After receiving a phone call about a suspicious amount of dead fish on the river, we alerted the Ontario Ministry of Natural Resources and Forestry as well as the Ontario’s Ministry of the Environment, Conservation and Parks to report the findings.
We reached out to the Ministère de la Faune, des Forêts et des Parcs as well as the Ministère de la Lutte contre les Changements Climatiques to provide them with the information we had received through our Pollution Hotline. We are working to obtain information about the actions they have taken, including what samples were collected, as well as the dates, times and locations of the samples.
We have been gathering info and observation reports from our network of Riverwatchers and the general public and sharing those with authorities to assist in determining a cause for the fish kill.
We were also on site on July 10, 11, 19 and 29 to observe the aftermath, and speak with witnesses and media.
When contacted by Environment and Climate Change Canada, we provided them with all the information we had collected.
We remain in regular contact with local, provincial, and federal authorities to provide additional information we receive and ask what steps are being taken to identify the cause and inform the public.
After being informed of the third incident, we went to the site that same day, July 29th. We took water samples ourselves, and sent them to be tested. Those results did not point to any specific cause.
What has Ottawa Riverkeeper been saying to media?

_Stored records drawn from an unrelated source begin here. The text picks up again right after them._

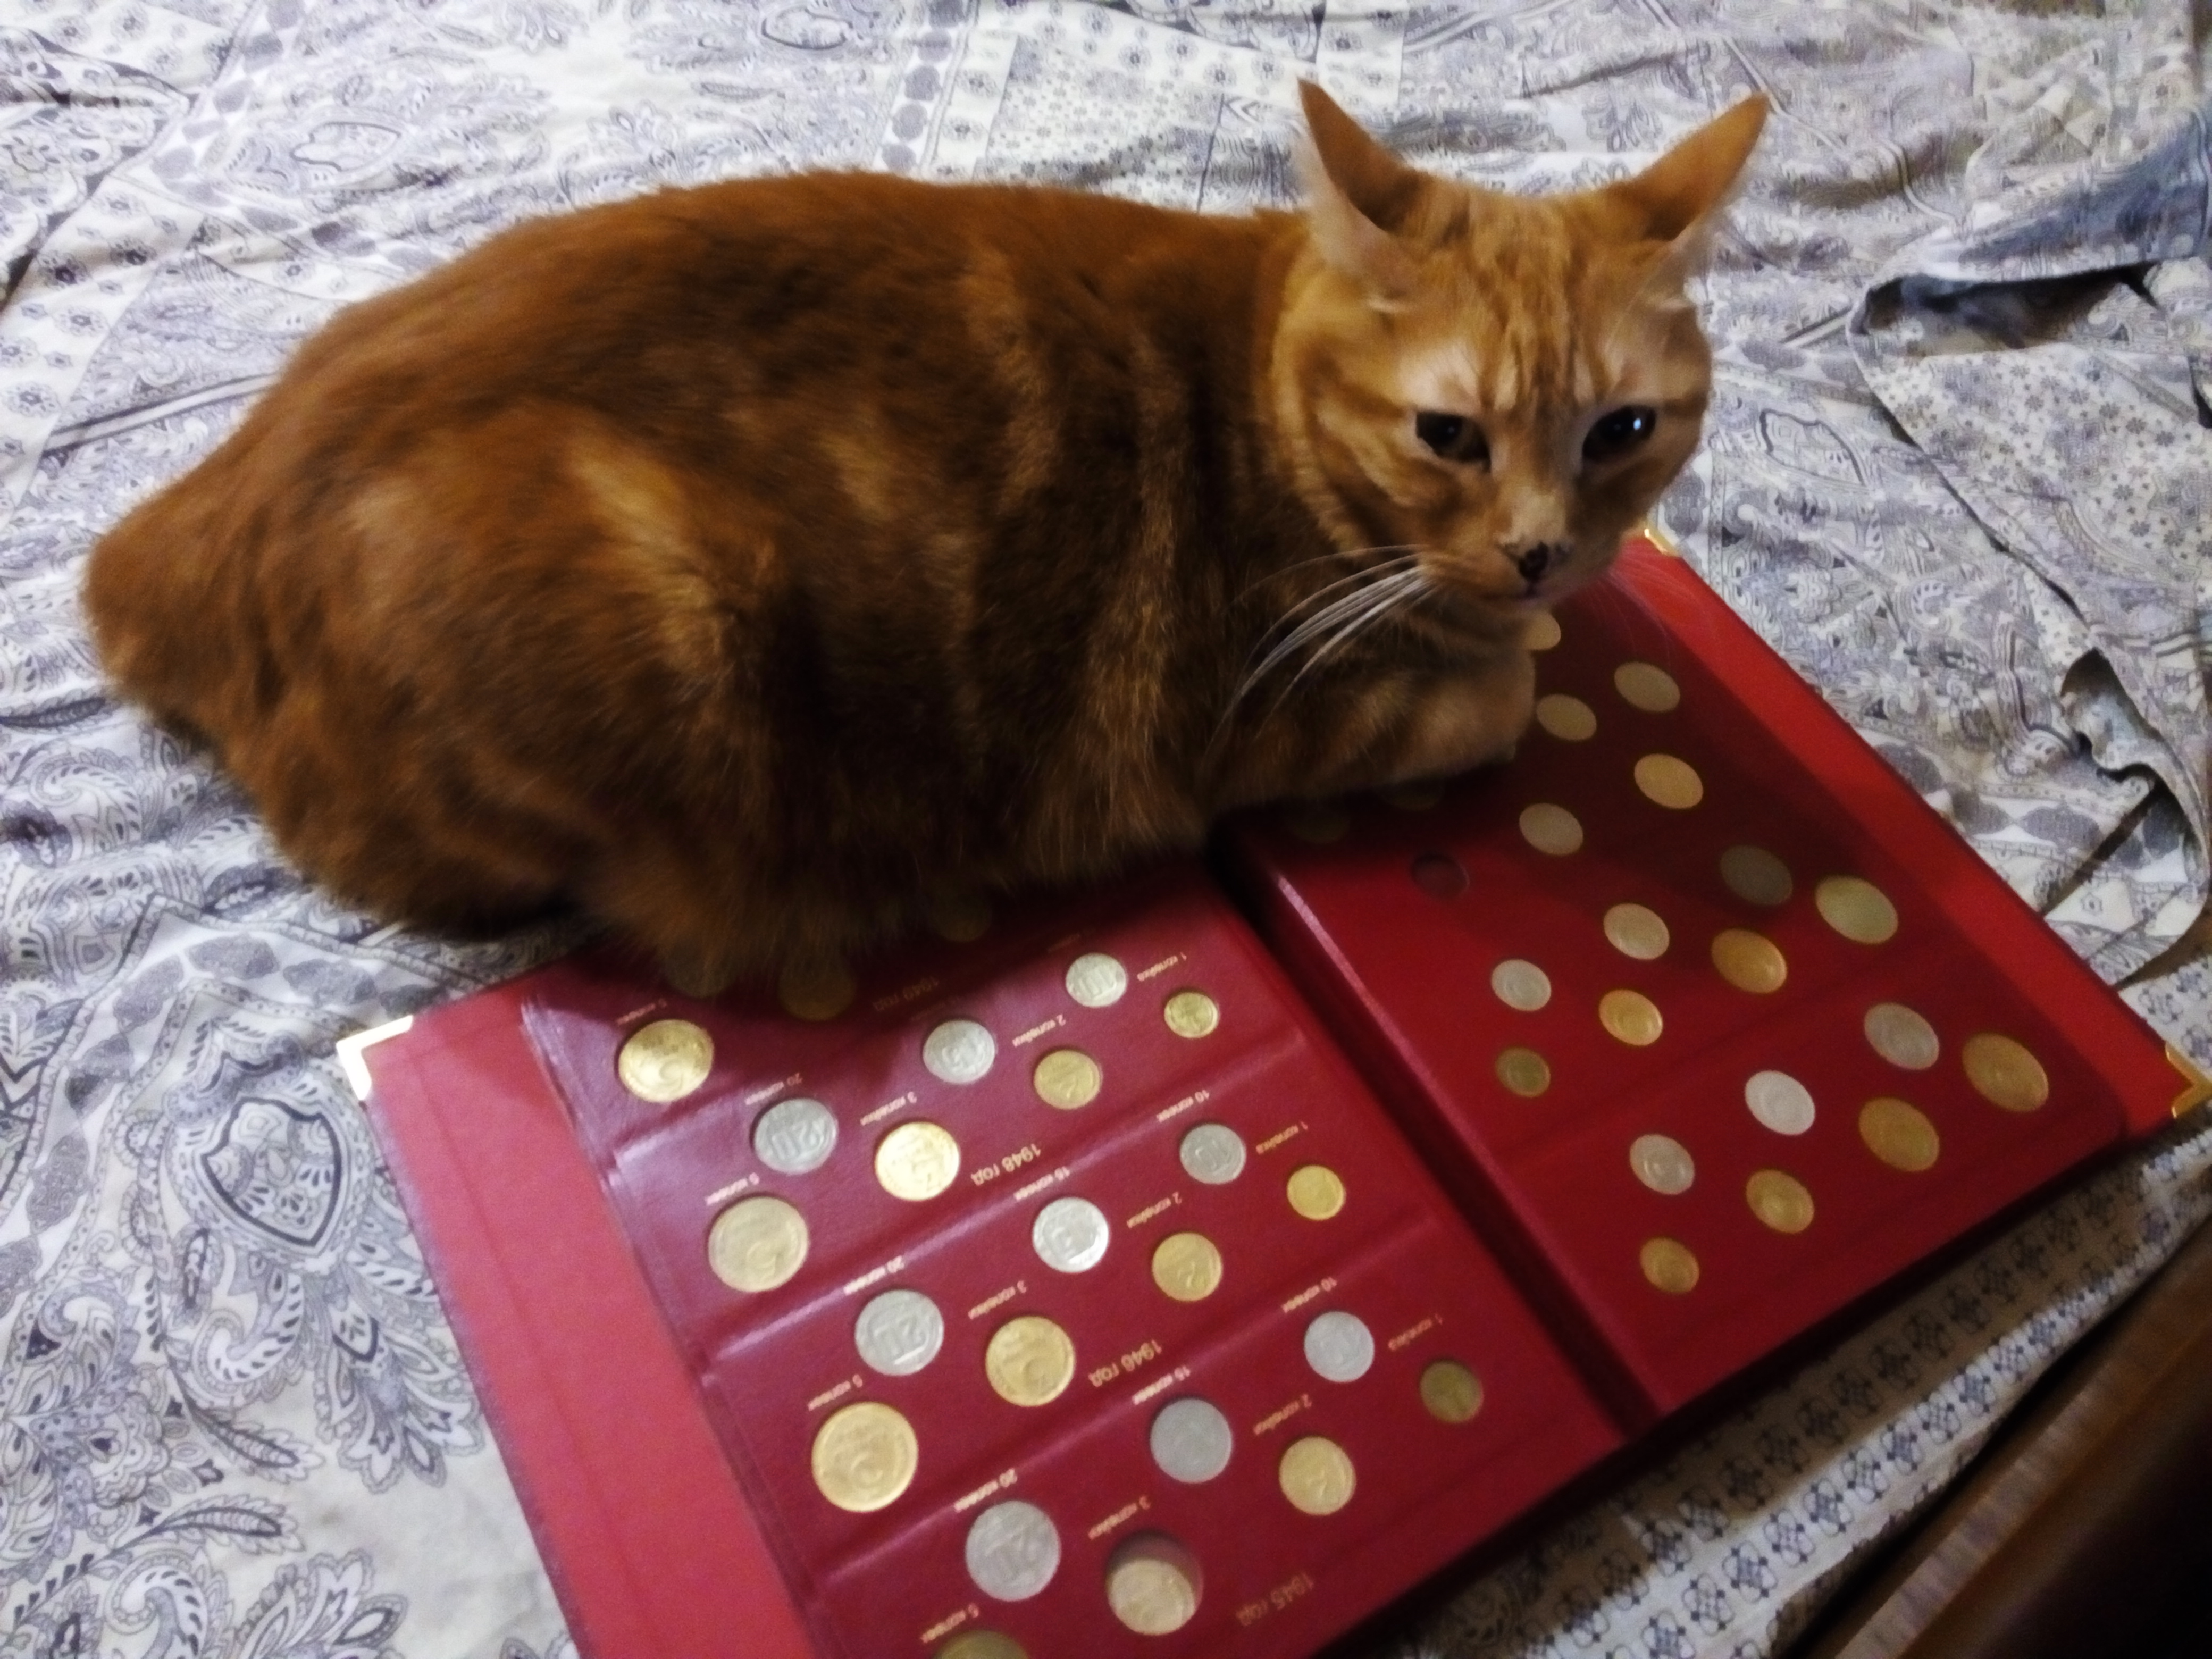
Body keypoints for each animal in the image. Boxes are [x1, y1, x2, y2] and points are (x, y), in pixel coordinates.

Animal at [84, 82, 1766, 997]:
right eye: (1450, 437)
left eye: (1623, 431)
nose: (1543, 551)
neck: (1271, 395)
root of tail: (183, 526)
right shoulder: (1283, 720)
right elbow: (1499, 694)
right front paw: (1522, 644)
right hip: (679, 628)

As stewards and defenders of a clean Ottawa River watershed, we continue to engage with media on this issue to inform the public about the latest developments, and hold authorities to account. Our Executive Director and Director of Science and Policy have given interviews in English and French to several media outlets, including, CBC, Radio-Canada, Global News, Le Droit, The Ottawa Citizen, TVA Gatineau, CTV, CFRA, COGECO, 1310News.
What can citizens do?
If you were in the Masson-Anger area on one of the days an incident occurred and saw something unusual on or near the water, contact our Pollution Hotline to report it. We have a form on our website where you can post your observations. We review every report and contact relevant authorities to help to find a solution to problems brought to our attention.
Ottawa Riverkeeper is a charitable organization. If you are interested in supporting our Pollution Hotline, or our other initiatives, please consider making a donation. We rely on individual donors who care about the river to have the capacity to respond to events such as this one.
Is it safe to swim and fish in the river?
The “Centre intégré de santé et services sociaux de l’outaouais” issued a statement (in French) on August 1st telling the public to 1) avoid swimming in the area if water appears coloured or has a strong smell, 2) swim at beaches where water is tested regularly, 3) not eat fish caught in the area of the dead fish incidents, 4) not eat dead fish with abnormal features.
Is it safe for area residents to drink their tap water?
Yes, these incidents have not impacted water treatment operations. The municipality of Rockland issued a statement confirming that water quality remains unaffected.